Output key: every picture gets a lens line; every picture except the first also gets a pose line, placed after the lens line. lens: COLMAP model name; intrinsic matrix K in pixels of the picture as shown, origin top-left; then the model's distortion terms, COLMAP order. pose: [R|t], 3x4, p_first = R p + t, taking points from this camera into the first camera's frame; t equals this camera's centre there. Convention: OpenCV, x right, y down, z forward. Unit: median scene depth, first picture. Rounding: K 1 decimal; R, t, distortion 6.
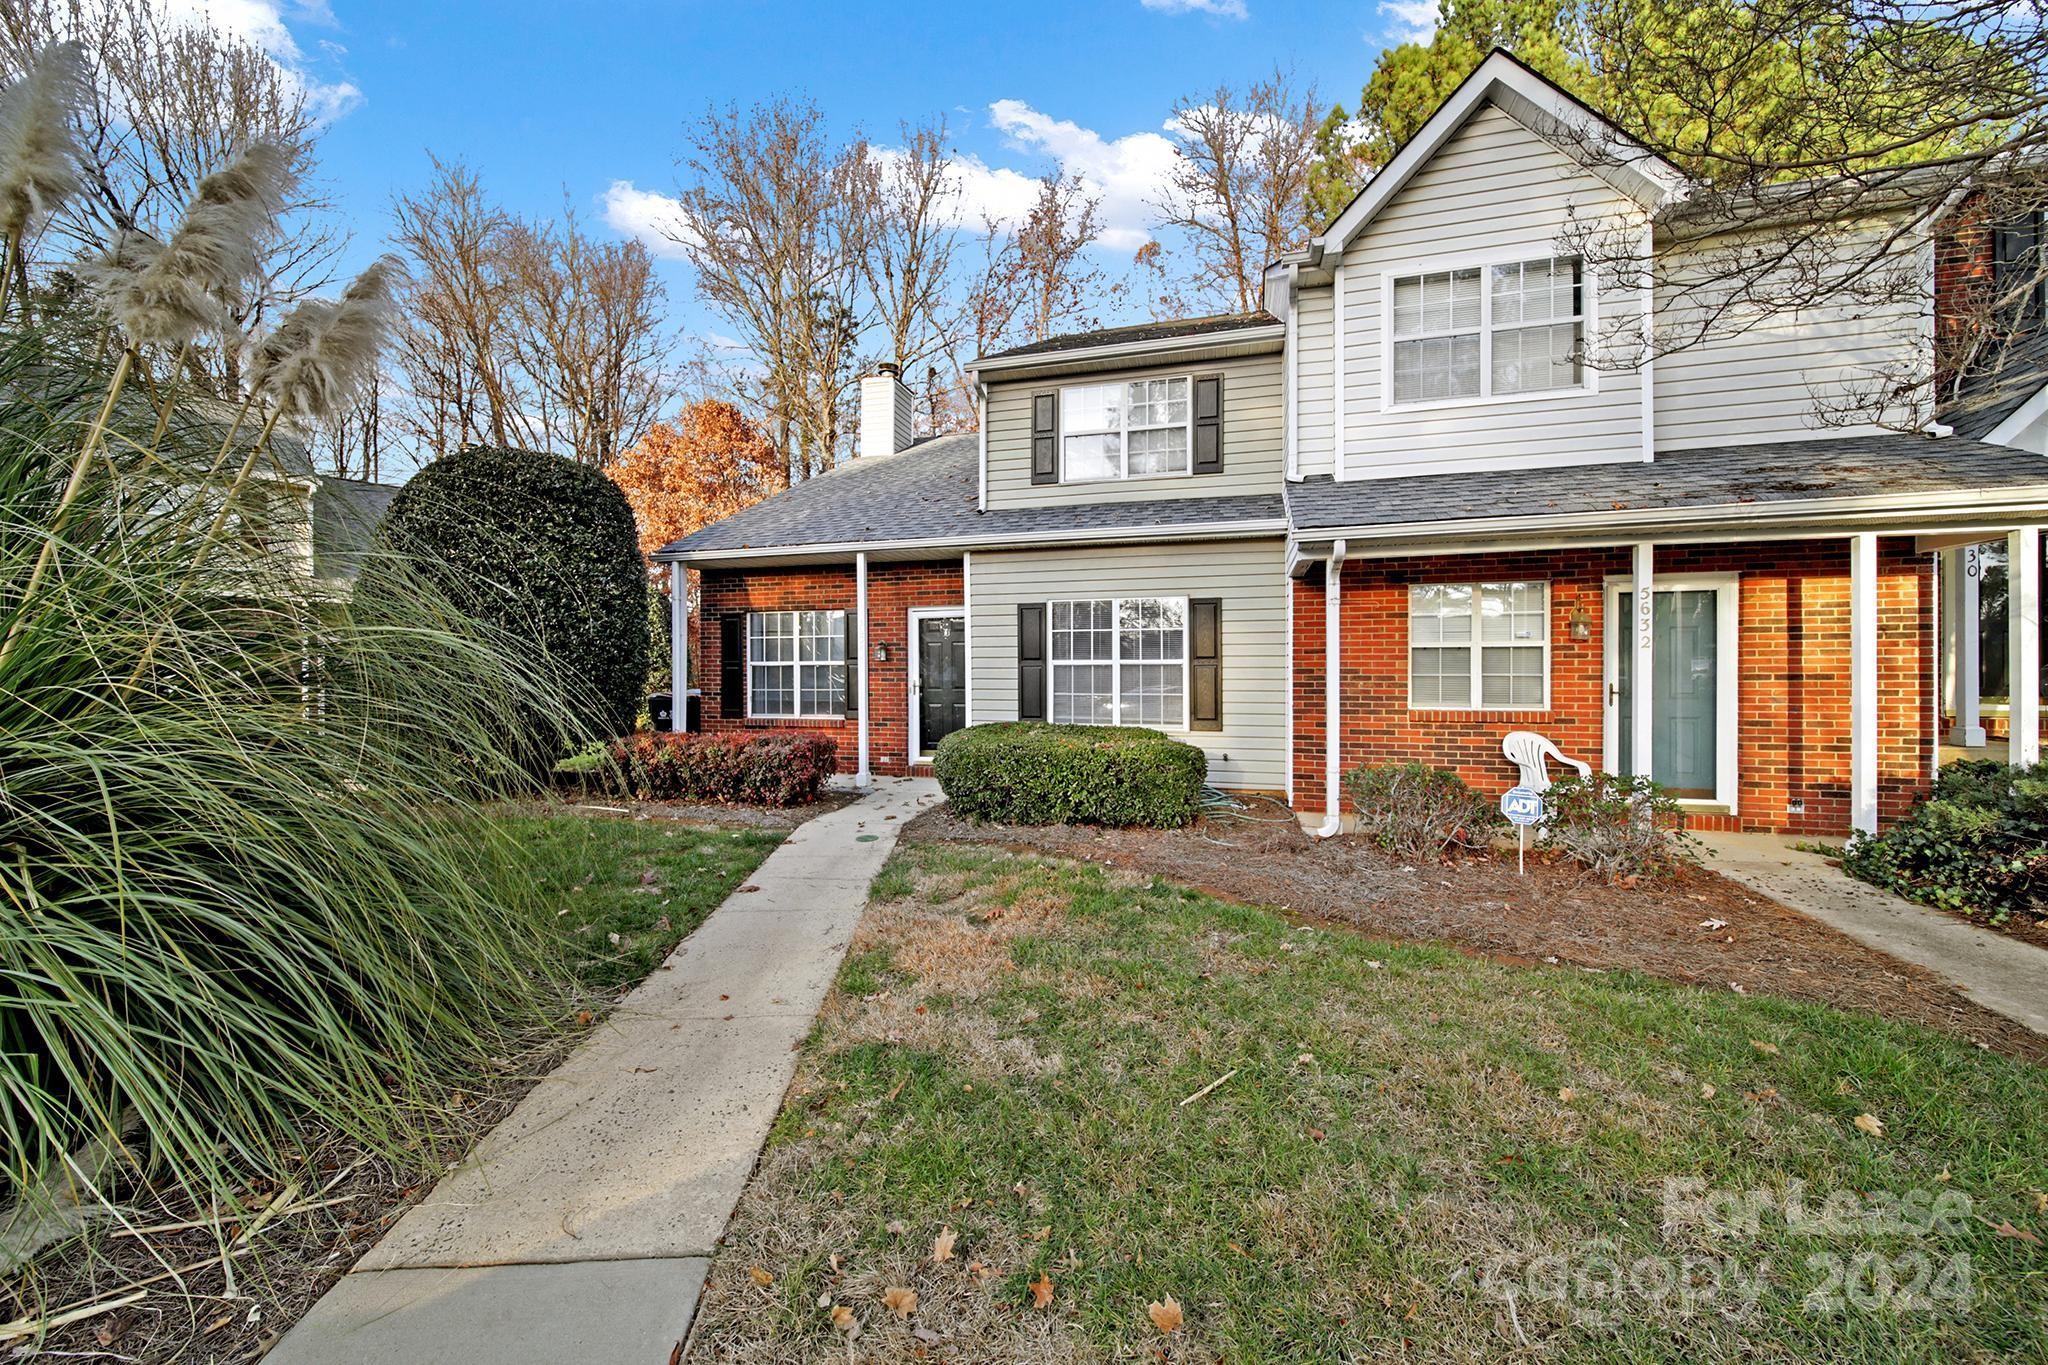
lens RADIAL K [[754.7, 0, 1026.8], [0, 754.7, 675.4], [0, 0, 1]] dist [-0.000804, -0.000201]
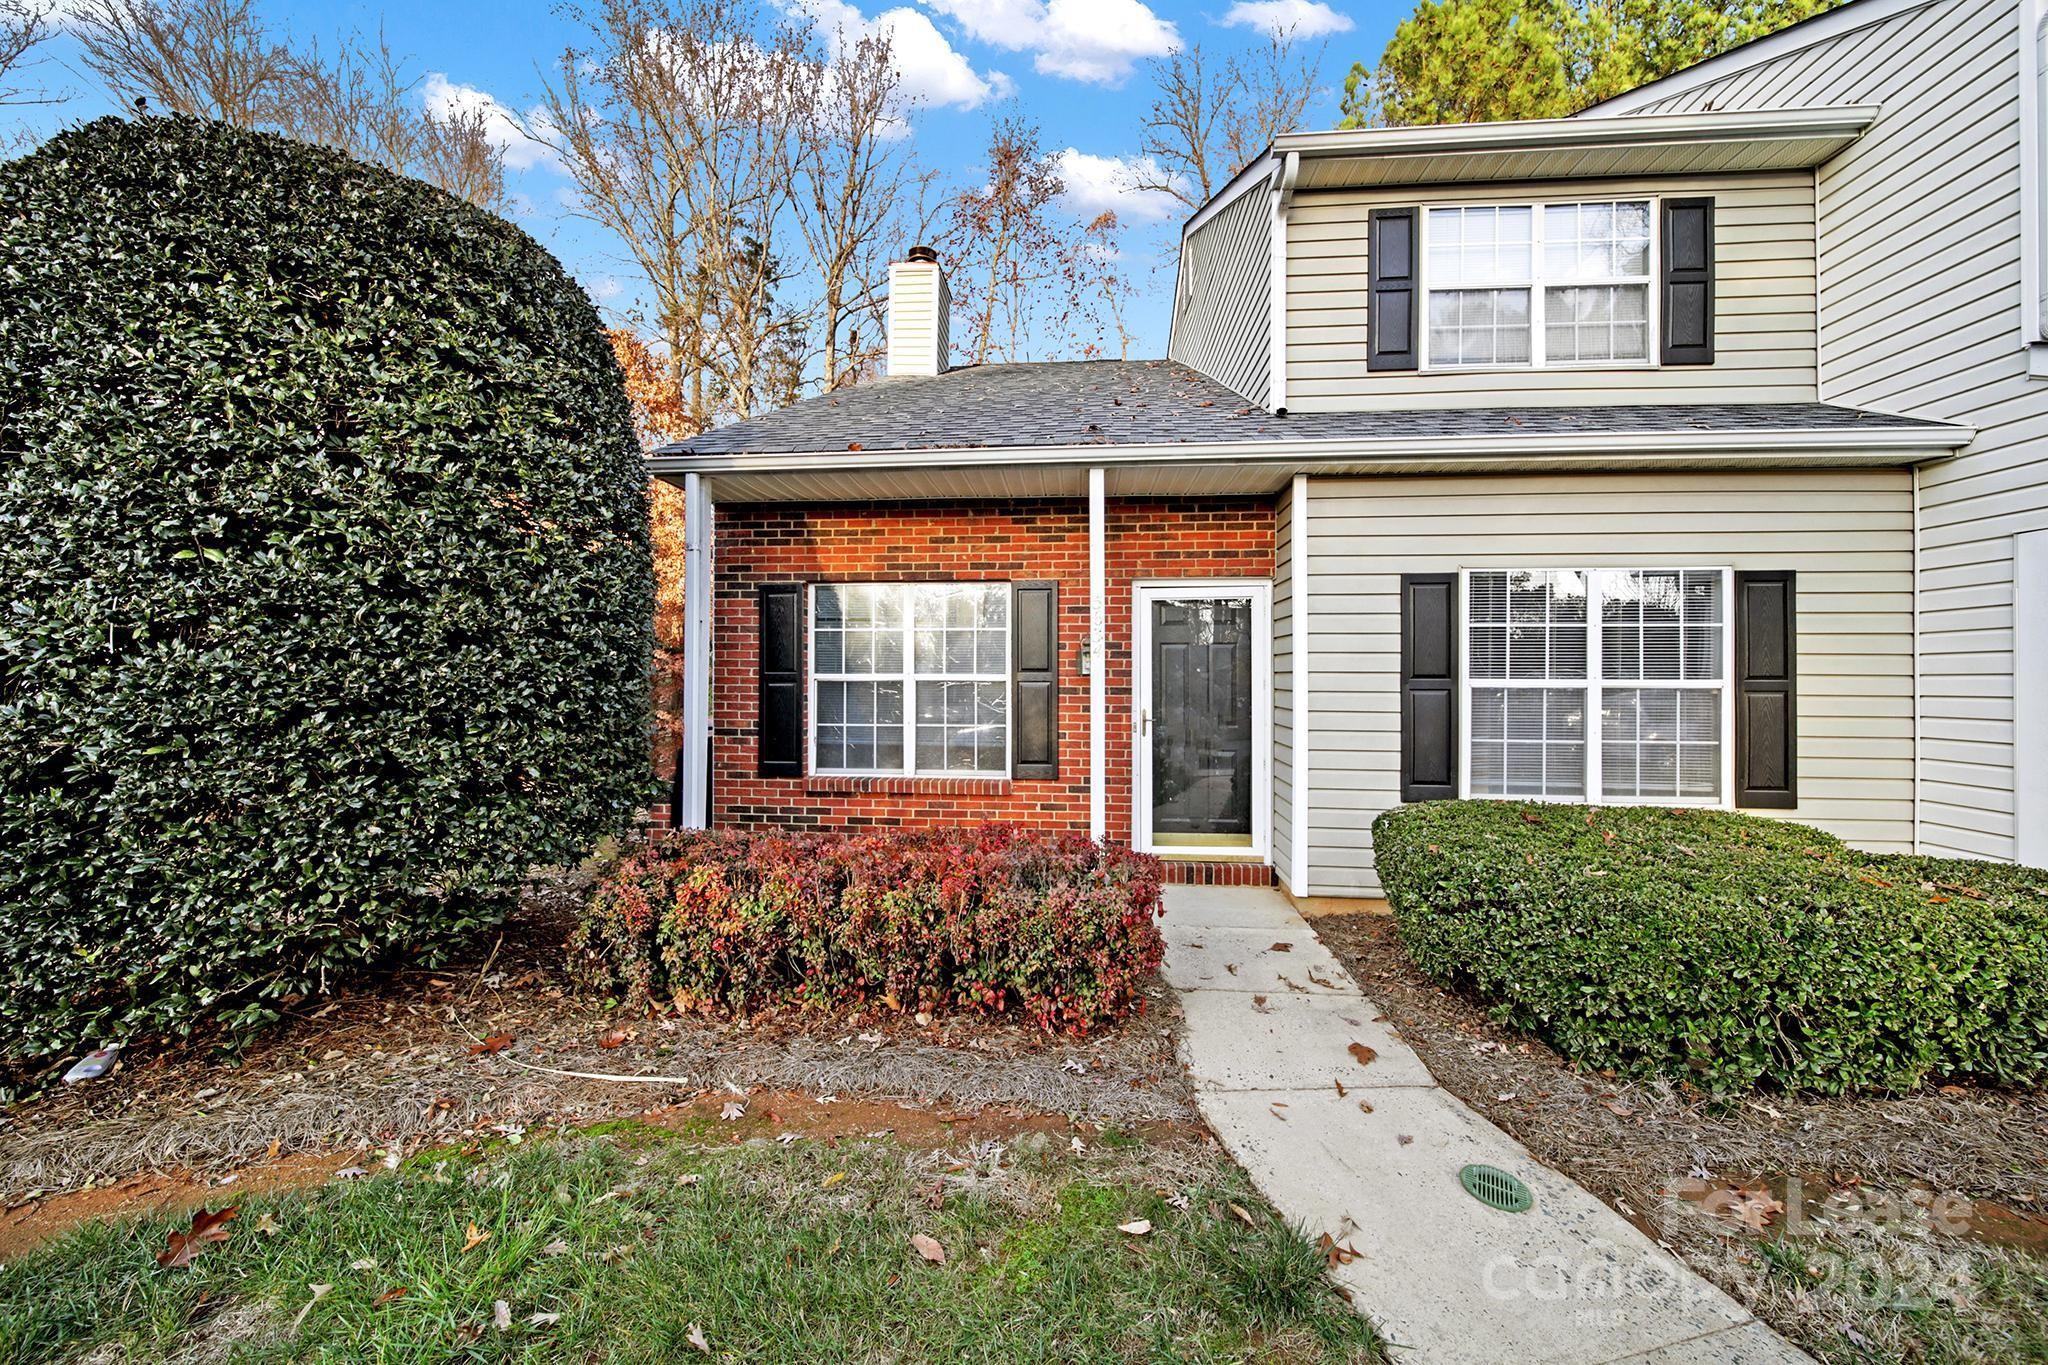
lens RADIAL K [[740.8, 0, 1026.1], [0, 740.8, 679.5], [0, 0, 1]] dist [-0.004767, -0.000398]
pose [[0.982806, 0.006190, 0.184540, -0.357928], [-0.006040, 0.999981, -0.001375, -0.015838], [-0.184545, 0.000237, 0.982824, 0.504658]]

- Exercise description -
Reproduce the listing with "Rounding" swapped for "Precision" and everything else unchanged. Omit the pictures.

- Exercise answer -
Output key: every picture gets a lens line; every picture except the first also gets a pose line, placed after the lens line. lens: COLMAP model name; intrinsic matrix K in pixels of the picture as shown, origin top-left; then the model's distortion terms, COLMAP order. pose: [R|t], 3x4, p_first = R p + t, taking points from this camera into the first camera's frame; t equals this camera's centre there. Convention: OpenCV, x right, y down, z forward. Unit: median scene depth, first picture. Precision: K 1 decimal; R, t, distortion 6.
lens RADIAL K [[754.7, 0, 1026.8], [0, 754.7, 675.4], [0, 0, 1]] dist [-0.000804, -0.000201]
lens RADIAL K [[740.8, 0, 1026.1], [0, 740.8, 679.5], [0, 0, 1]] dist [-0.004767, -0.000398]
pose [[0.982806, 0.006190, 0.184540, -0.357928], [-0.006040, 0.999981, -0.001375, -0.015838], [-0.184545, 0.000237, 0.982824, 0.504658]]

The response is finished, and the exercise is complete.